According to the U.S. Energy Information Administration’s (EIA) Weekly Coal Production estimates, coal production in nearly every week has been lower than they’ve been since the 1980s. The figure above shows 2020 weekly coal production (yellow line) up to December 5, 2020 (week 49). Given the anomoly of 2020, I also wanted to compare 2020 coal production to 2019 levels (red line). In general, weekly coal production in 2019 was lower than the historic range from 1984-2018 – unsurprising considering national coal production in 2019 was the lowest since 1978.

Notes on the data

All of the data needed for this analysis can be downloaded on the EIA’s Weekly Coal Production estimates website. To view previous weeks’ data, click on the “Archive” link.

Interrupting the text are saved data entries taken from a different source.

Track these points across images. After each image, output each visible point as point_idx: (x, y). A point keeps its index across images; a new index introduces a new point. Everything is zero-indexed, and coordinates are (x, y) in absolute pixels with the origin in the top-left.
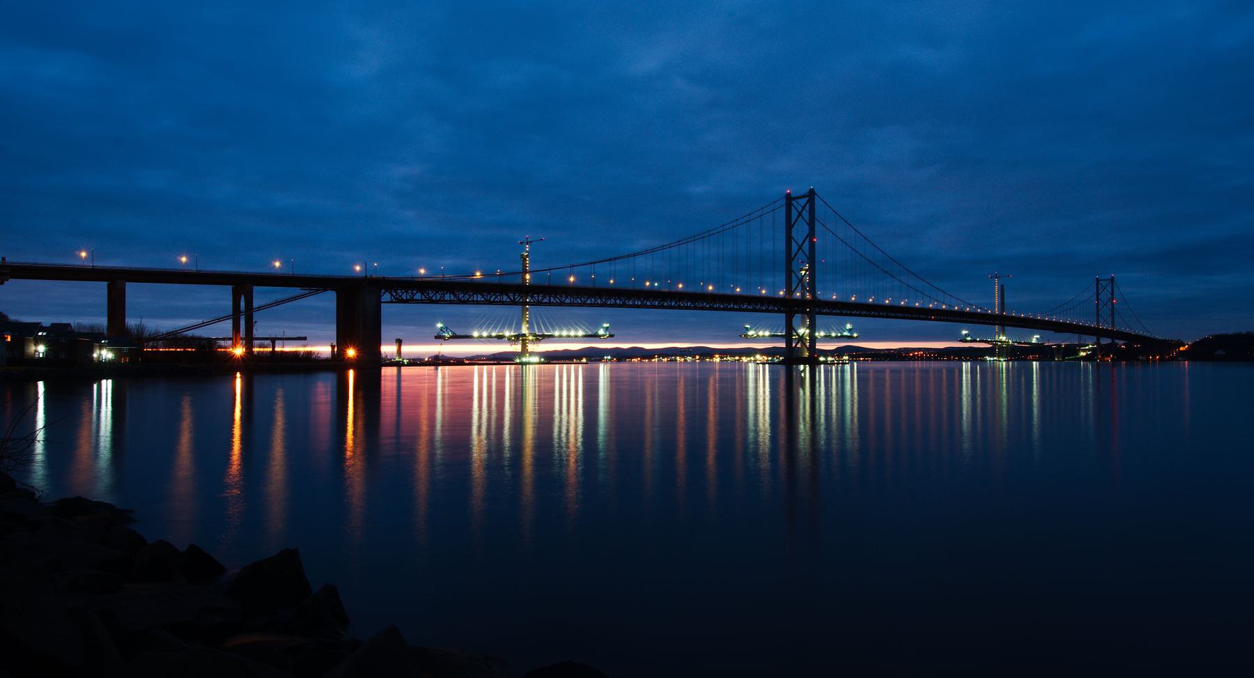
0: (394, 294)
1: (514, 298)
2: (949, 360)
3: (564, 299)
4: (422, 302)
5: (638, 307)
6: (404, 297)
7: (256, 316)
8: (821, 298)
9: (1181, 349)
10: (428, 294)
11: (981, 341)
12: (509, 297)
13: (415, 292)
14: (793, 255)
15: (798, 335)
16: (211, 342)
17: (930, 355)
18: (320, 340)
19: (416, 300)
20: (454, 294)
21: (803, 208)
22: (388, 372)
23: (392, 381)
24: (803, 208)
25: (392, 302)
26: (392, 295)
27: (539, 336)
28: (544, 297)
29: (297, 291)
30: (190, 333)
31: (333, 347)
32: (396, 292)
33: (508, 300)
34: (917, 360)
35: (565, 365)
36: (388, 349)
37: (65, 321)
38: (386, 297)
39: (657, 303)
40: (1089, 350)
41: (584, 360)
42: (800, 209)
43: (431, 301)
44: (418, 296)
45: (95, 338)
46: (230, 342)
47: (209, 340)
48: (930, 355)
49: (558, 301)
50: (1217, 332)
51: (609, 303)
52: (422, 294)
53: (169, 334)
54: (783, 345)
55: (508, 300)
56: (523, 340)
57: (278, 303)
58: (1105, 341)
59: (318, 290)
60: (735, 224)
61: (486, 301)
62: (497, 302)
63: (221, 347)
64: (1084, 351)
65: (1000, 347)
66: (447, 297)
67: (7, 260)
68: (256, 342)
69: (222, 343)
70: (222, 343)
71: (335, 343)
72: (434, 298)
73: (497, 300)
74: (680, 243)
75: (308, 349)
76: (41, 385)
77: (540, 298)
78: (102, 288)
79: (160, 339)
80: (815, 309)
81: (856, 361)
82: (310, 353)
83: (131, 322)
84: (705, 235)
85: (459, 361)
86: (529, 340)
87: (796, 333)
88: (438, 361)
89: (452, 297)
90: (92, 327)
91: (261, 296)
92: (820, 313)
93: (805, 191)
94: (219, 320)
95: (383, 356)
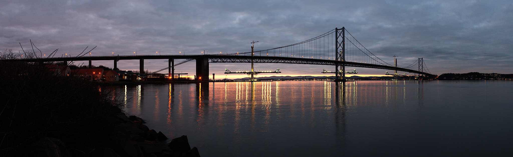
0: (212, 60)
1: (249, 60)
2: (383, 80)
3: (265, 60)
4: (221, 62)
5: (289, 63)
6: (215, 61)
7: (175, 67)
8: (346, 61)
9: (437, 77)
10: (222, 60)
11: (391, 75)
12: (247, 60)
13: (218, 59)
14: (338, 47)
15: (339, 72)
16: (163, 75)
17: (378, 78)
18: (192, 74)
19: (219, 62)
20: (231, 60)
21: (341, 33)
22: (211, 84)
23: (288, 56)
24: (341, 33)
25: (212, 62)
26: (212, 60)
27: (257, 72)
28: (259, 60)
29: (185, 60)
30: (158, 73)
31: (195, 76)
32: (213, 59)
33: (247, 61)
34: (374, 80)
35: (237, 82)
36: (211, 77)
37: (131, 70)
38: (210, 61)
39: (295, 62)
40: (417, 77)
41: (272, 80)
42: (340, 33)
43: (224, 62)
44: (219, 60)
45: (137, 74)
46: (168, 75)
47: (163, 74)
48: (378, 78)
49: (263, 61)
50: (443, 73)
51: (279, 62)
52: (221, 60)
53: (153, 73)
54: (335, 75)
55: (247, 61)
56: (252, 74)
57: (180, 64)
58: (421, 75)
59: (191, 60)
60: (320, 37)
61: (240, 61)
62: (244, 62)
63: (166, 76)
64: (416, 78)
65: (396, 77)
66: (228, 61)
67: (119, 55)
68: (175, 75)
69: (166, 75)
70: (166, 75)
71: (196, 75)
72: (224, 61)
73: (244, 61)
74: (303, 43)
75: (188, 77)
76: (126, 86)
77: (257, 60)
78: (138, 61)
79: (151, 74)
80: (344, 64)
81: (357, 80)
82: (189, 78)
83: (145, 70)
84: (310, 40)
85: (232, 81)
86: (254, 74)
87: (339, 71)
88: (225, 80)
89: (230, 60)
90: (136, 71)
91: (176, 61)
92: (346, 66)
93: (342, 27)
94: (165, 69)
95: (209, 79)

I decided to use the “Original estimates*” version for 2020 since the data goes up to a more recent week than the “Revised estimates” version. For 1968-2019, I used the “Revised estimates” version. A simple bash script can be used to automate the data downloading process for all the years:

#!/bin/bash
# for 2020, get original estimates:
    wget -nc 'https://www.eia.gov/coal/production/weekly/current_year/weekprodforecast2020tot.xls'

# for all historic years, get revised estimates:
    for i in $(seq -w 2015 2019)
        do wget -nc 'https://www.eia.gov/coal/production/weekly/current_year/weekprod'$i'tot.xls'
        done

    for i in $(seq -w 1984 2014)
        do wget -nc 'https://www.eia.gov/coal/production/weekly/archive/weekprod'$i'tot.xls'
        done

Data cleaning

The main cleaning involved for this analysis was renaming columns and binding datasets across the years, since the formatting and number of weeks (52 or 53) changed between years. Additionally, I noticed that for some years, the week 1 and/or week 53 production values were significantly lower than the other weeks’, leading me to assume that one year’s 53rd week can be shared with the following year’s 1st week. In such instances of low week 1 and/or week 53 production values, I aggregated the production to be the later year’s week 1 production.